Prospettive che si allungano su un triennio mentre il gruppo triestino ha in maggio una scadenza «sensibile»: il rinnovo del consiglio di amministrazione. Probabilmente anche in vista di tale appuntamento e con l’esigenza di non creare solchi fra ideazione del business plan e sua realizzazione, soci rilevanti e consiglieri hanno cominciato a ragionare qualche tempo fa sulla opportunità di dare continuità alle figure apicali. Opzione dettata inoltre anche da ragionamenti sulla fase complessa che sta attraversando il nostro Paese e più in generale l’economia globale.

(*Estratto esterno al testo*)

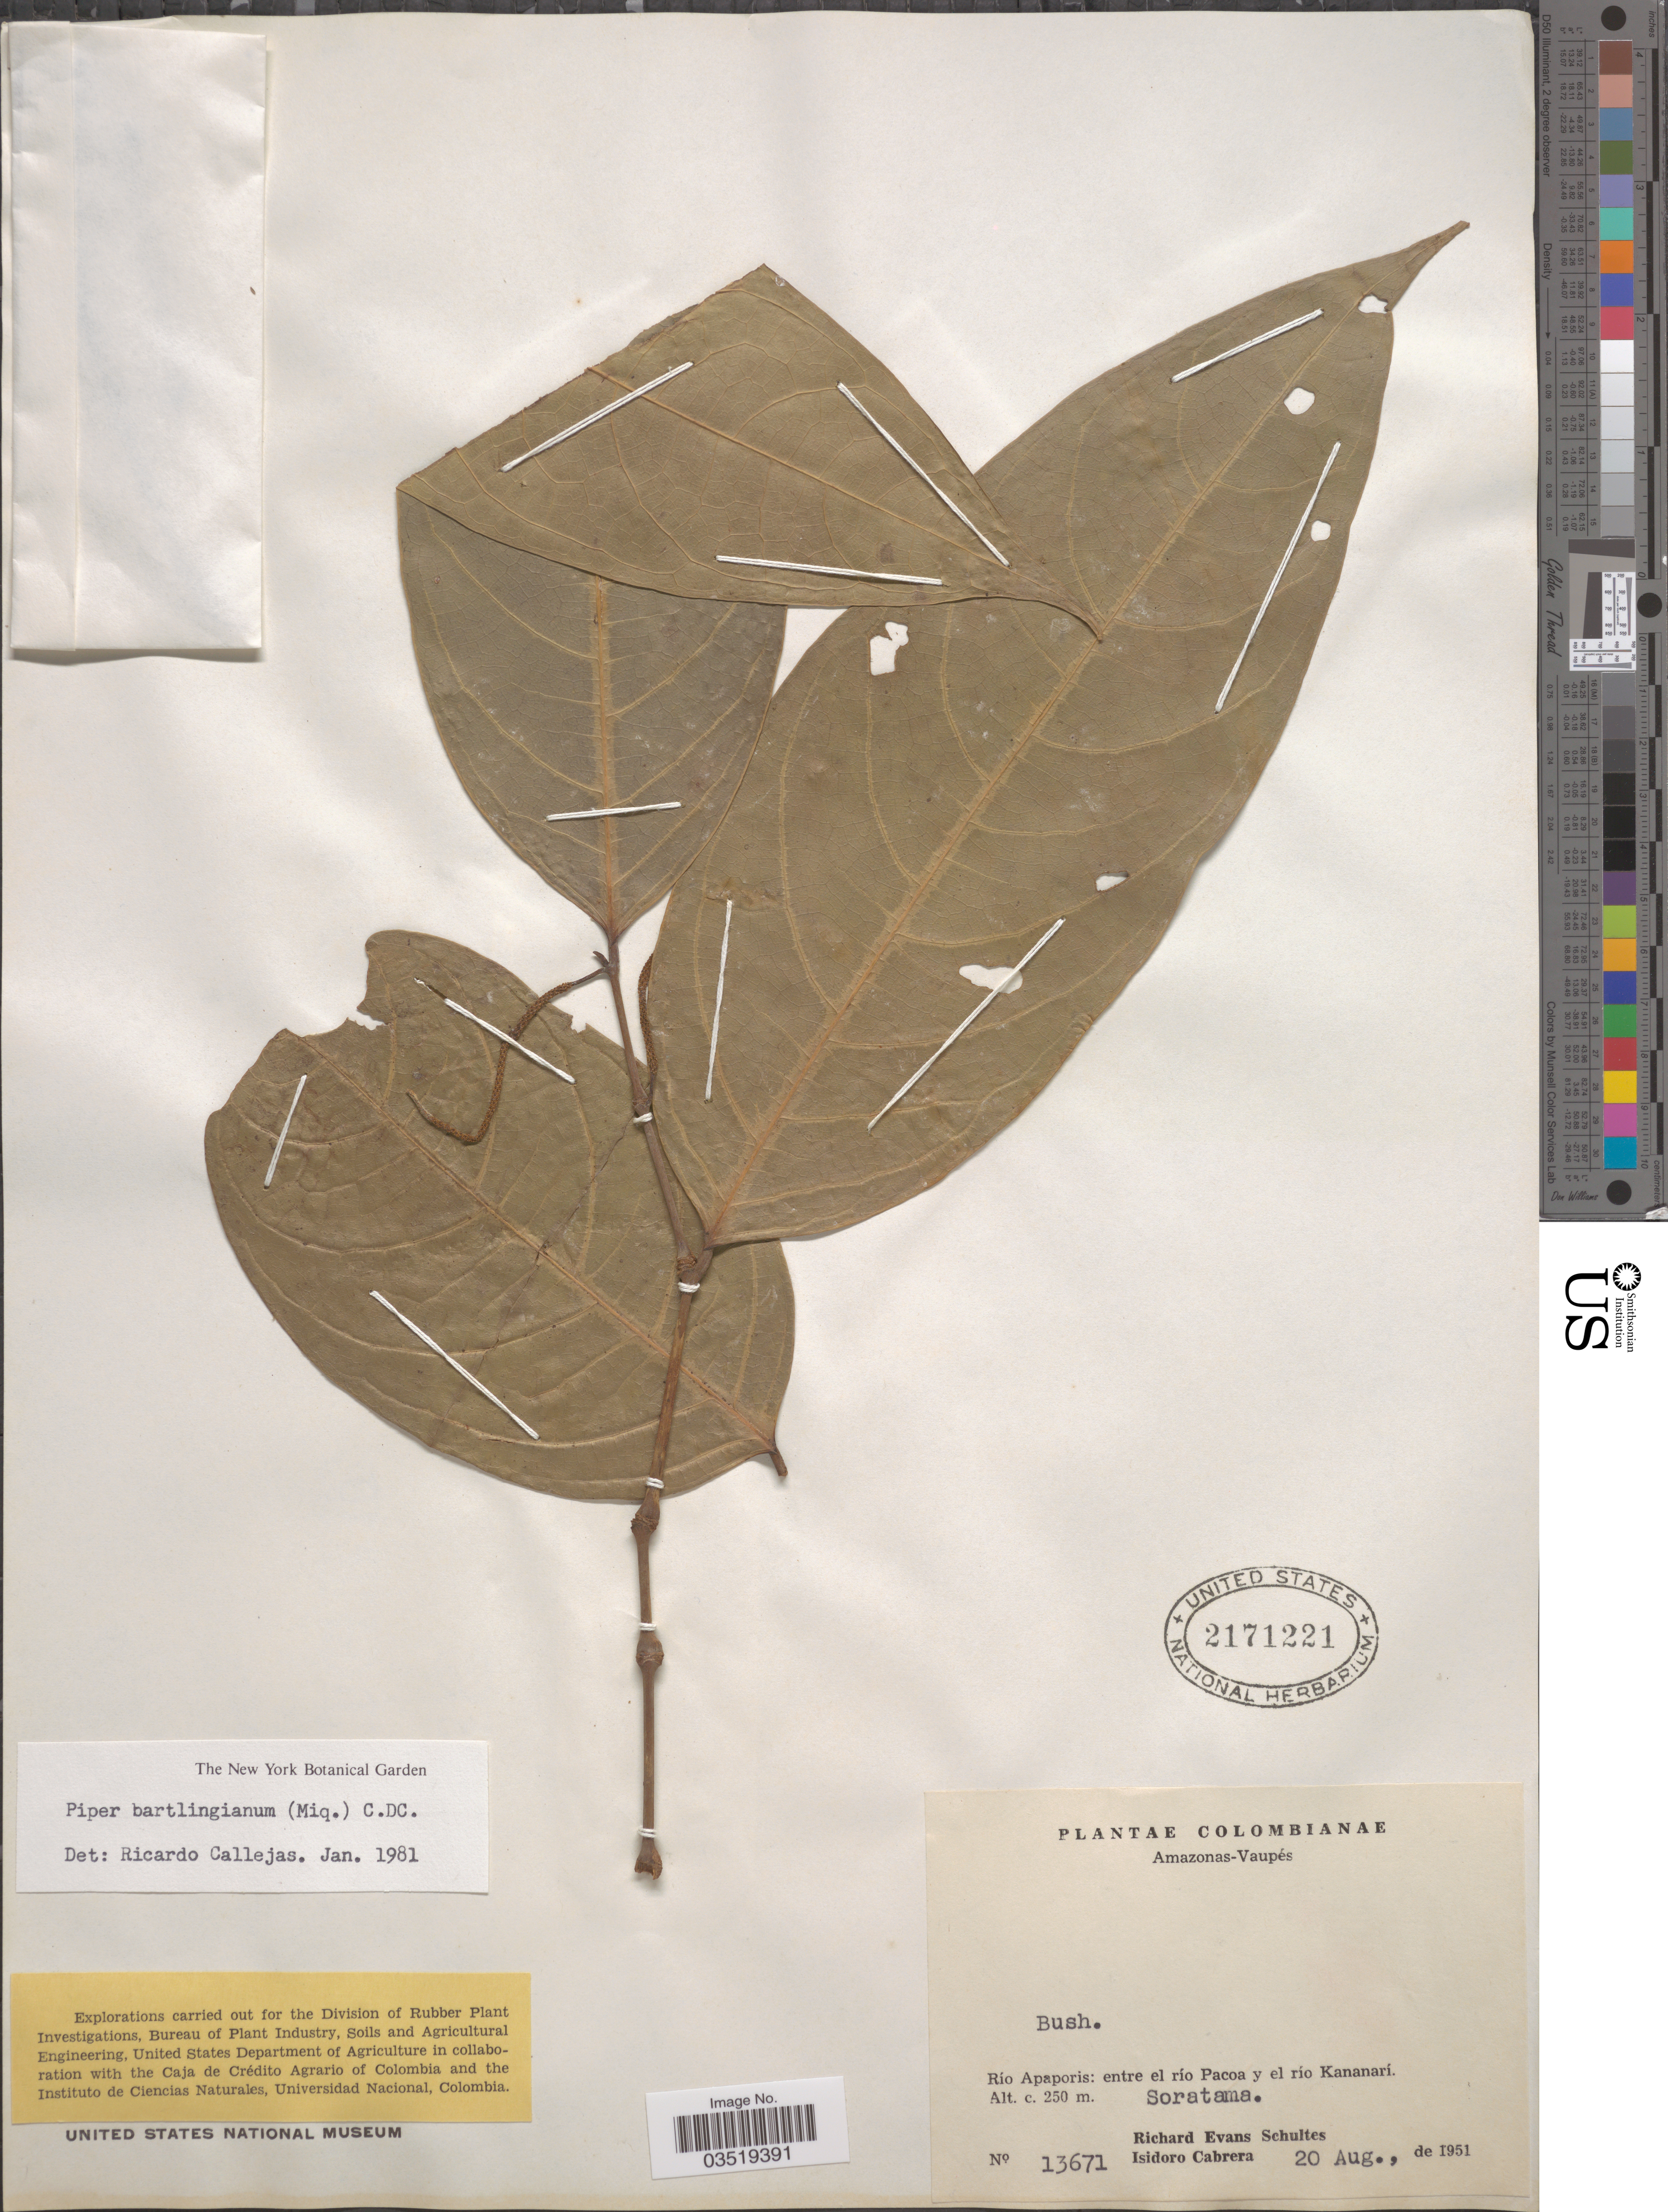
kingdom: Plantae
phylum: Tracheophyta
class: Magnoliopsida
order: Piperales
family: Piperaceae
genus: Piper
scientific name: Piper bartlingianum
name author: (Miq.) C. DC.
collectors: R. E. Schultes & I. Cabrera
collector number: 13671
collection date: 1951-08-20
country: Colombia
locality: Amazonas-Vaupés. Río Apaporis: entre el río Pacoa y el río Kananarí. Soratama.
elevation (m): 250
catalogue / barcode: US 2171221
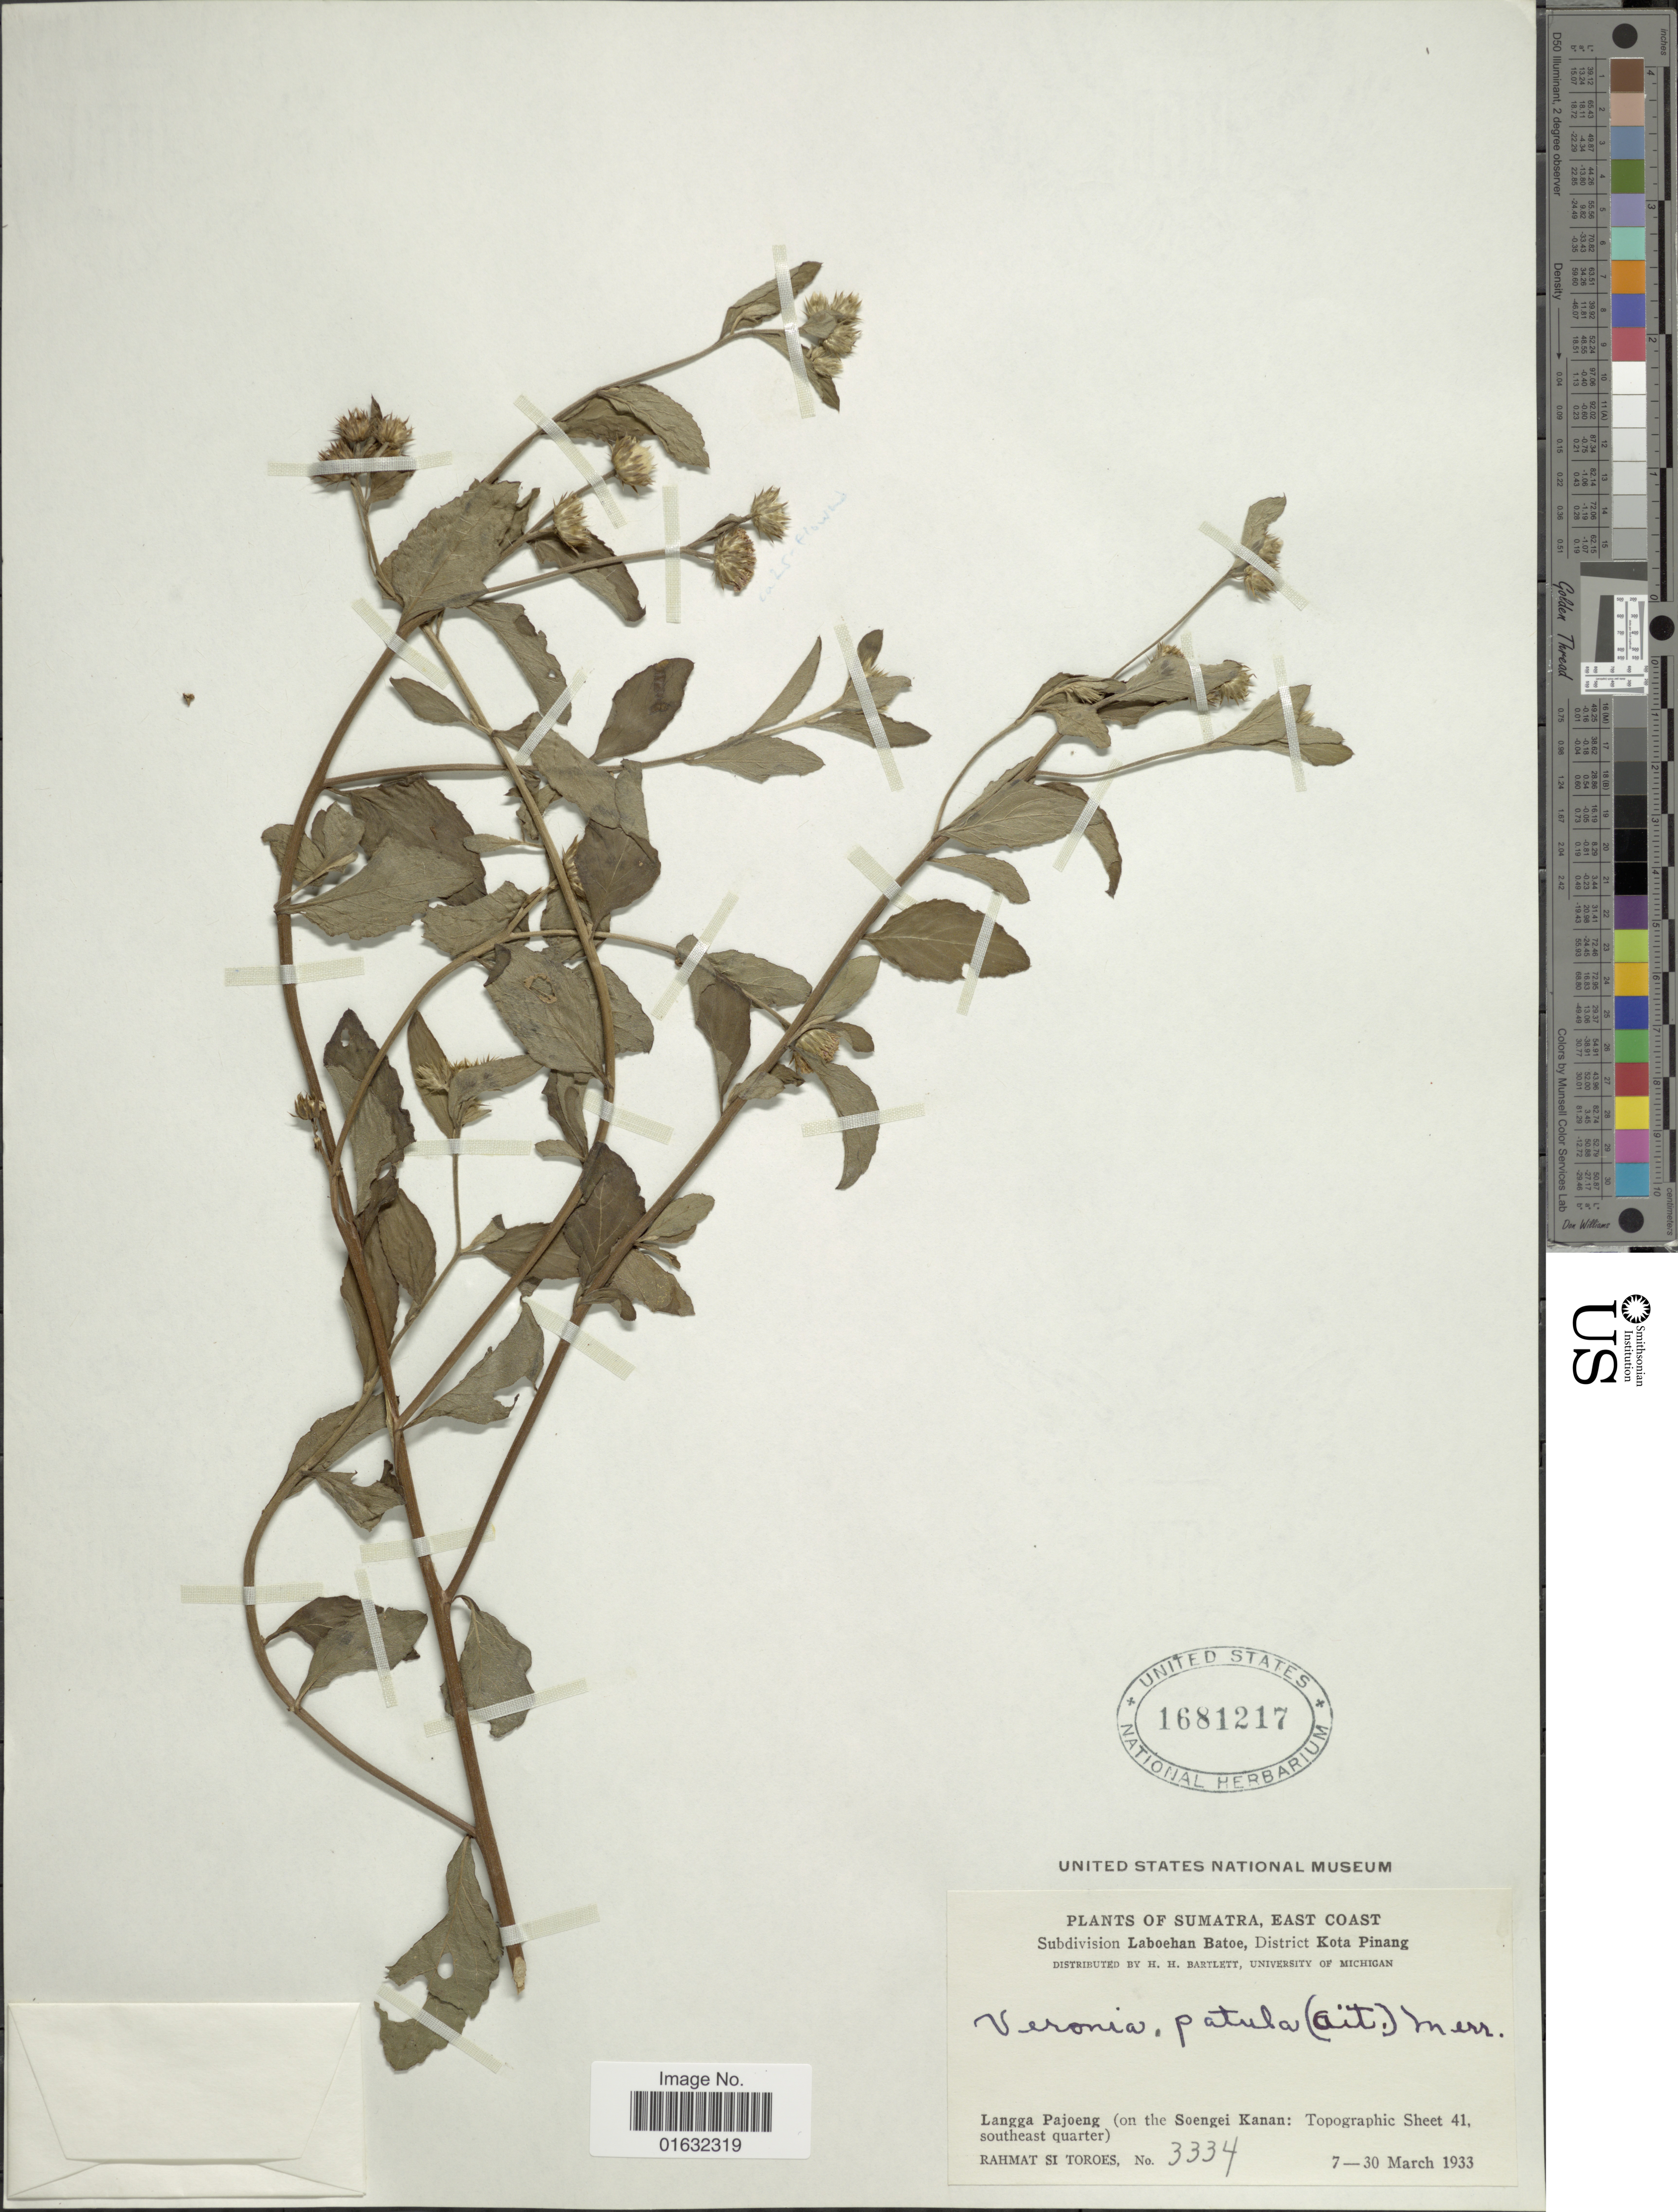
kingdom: Plantae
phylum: Tracheophyta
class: Magnoliopsida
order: Asterales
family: Asteraceae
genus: Cyanthillium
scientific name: Cyanthillium patulum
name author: (Aiton) H. Rob.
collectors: Rahmat Si Boeea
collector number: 3334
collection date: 1933-03-07/1933-03-30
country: Indonesia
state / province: Sumatra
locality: East Coast., Subdivision Laboehan Batoe, District Kota Pinang, Langga Pajoeng (on the Soengei Kanan: Topogrraphic Sheet 41., southeast quarter)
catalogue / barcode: US 1681217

Non va dimenticato il fatto che Generali è una multinazionale che raccoglie in Europa l’80% dei circa 70 miliardi di premi complessivi e che ha l’Italia un terzo del giro d’affari: ciò si traduce da un lato nel fatto che per le agenzie di rating il suo voto non segue necessariamente i destini del Paese (e infatti Moody’s non ha declassato il titolo del Leone dopo aver proceduto in tal senso con il nostro debito sovrano), e dall’altro che il gruppo ha comunque in portafoglio 58 miliardi di titoli di Stato italiani.
Così (dopo sondaggi fra gli investitori compiuti da Morrow Sodali) si arriva a una lettera, firmata dal vicepresidente Caltagirone e dalla maggioranza di consiglieri, compresi i due della lista Assogestioni, che chiede un cambio di statuto per togliere i tetti di età fissati per l’assunzione delle cariche di presidente, amministratore delegato e consigliere. E al voto del board, che si pronuncia a favore a maggioranza (con il voto contrario anche dei due rappresentanti di minoranza). Gabriele Galateri, che in gennaio compirà i 72 anni ed è presidente del Leone da otto, potrà così essere rieletto (il limite ai mandati non ha invece incontrato il favore del mercato). Un passo che non significa già una scelta sulla carica, che potrebbe essere diversa anche perché lo stesso Galateri potrebbe dirigersi verso Tim (venerdì è stato messo in lista da Vivendi), bensì una garanzia di possibile continuità.